Budget benefit changes welcome but not enough say Landlords
Responding to the announcement in the Budget that the Universal Credit taper will be cut from 63 to 55 per cent from 1st December 2021, Ben Beadle, Chief Executive of the National Residential Landlords Association, said:
“Today’s announcement is welcome news for those private tenants who have struggled to afford their rents throughout the pandemic, despite private rents falling in real terms. However it does not undo the damage that previous decisions to freeze housing benefit rates in cash terms will cause. It is simply bizarre to have a system in which support for housing costs will no longer track market rents. The Chancellor needs to undo this unjust policy as matter of urgency.”
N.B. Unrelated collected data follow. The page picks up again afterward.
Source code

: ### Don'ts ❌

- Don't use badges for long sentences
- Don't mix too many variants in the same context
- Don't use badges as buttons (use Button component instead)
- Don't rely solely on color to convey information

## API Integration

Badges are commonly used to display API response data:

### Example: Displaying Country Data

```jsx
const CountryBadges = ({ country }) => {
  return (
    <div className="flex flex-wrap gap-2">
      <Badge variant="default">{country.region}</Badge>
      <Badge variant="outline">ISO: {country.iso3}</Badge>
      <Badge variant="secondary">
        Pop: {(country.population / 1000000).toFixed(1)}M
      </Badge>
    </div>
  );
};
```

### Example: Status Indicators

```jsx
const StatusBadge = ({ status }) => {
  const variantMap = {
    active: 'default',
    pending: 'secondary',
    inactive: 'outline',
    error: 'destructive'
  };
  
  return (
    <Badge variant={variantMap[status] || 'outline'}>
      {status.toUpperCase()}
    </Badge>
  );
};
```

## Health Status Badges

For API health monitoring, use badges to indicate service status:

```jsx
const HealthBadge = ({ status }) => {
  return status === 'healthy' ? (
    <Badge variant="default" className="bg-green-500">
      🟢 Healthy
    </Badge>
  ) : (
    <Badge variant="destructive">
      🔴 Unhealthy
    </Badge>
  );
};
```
Other key announcements in the Budget affecting private landlords which the NRLA welcomes include:
- The Government has pledged to bring forward exemptions to the Shared Accommodation Rate (which limits housing benefit support for single people under 35 to a room in a shared house) for victims of domestic abuse and victims of modern slavery, from October 2023 to October 2022. These vulnerable claimants will be able to claim the higher 1-bedroom self-contained Local Housing Allowance rate.
- From 27th October 2021 the deadline for residents to report and pay Capital Gains Tax after selling UK residential property will increase from 30 days after the completion date to 60 days.
- As announced on 23rd September 2021, the Government will give sole traders and landlords, with income over £10,000, an extra year to prepare for Making Tax Digital (MTD). MTD for Income Tax Self-Assessment (ITSA) will now be introduced from 6th April 2024.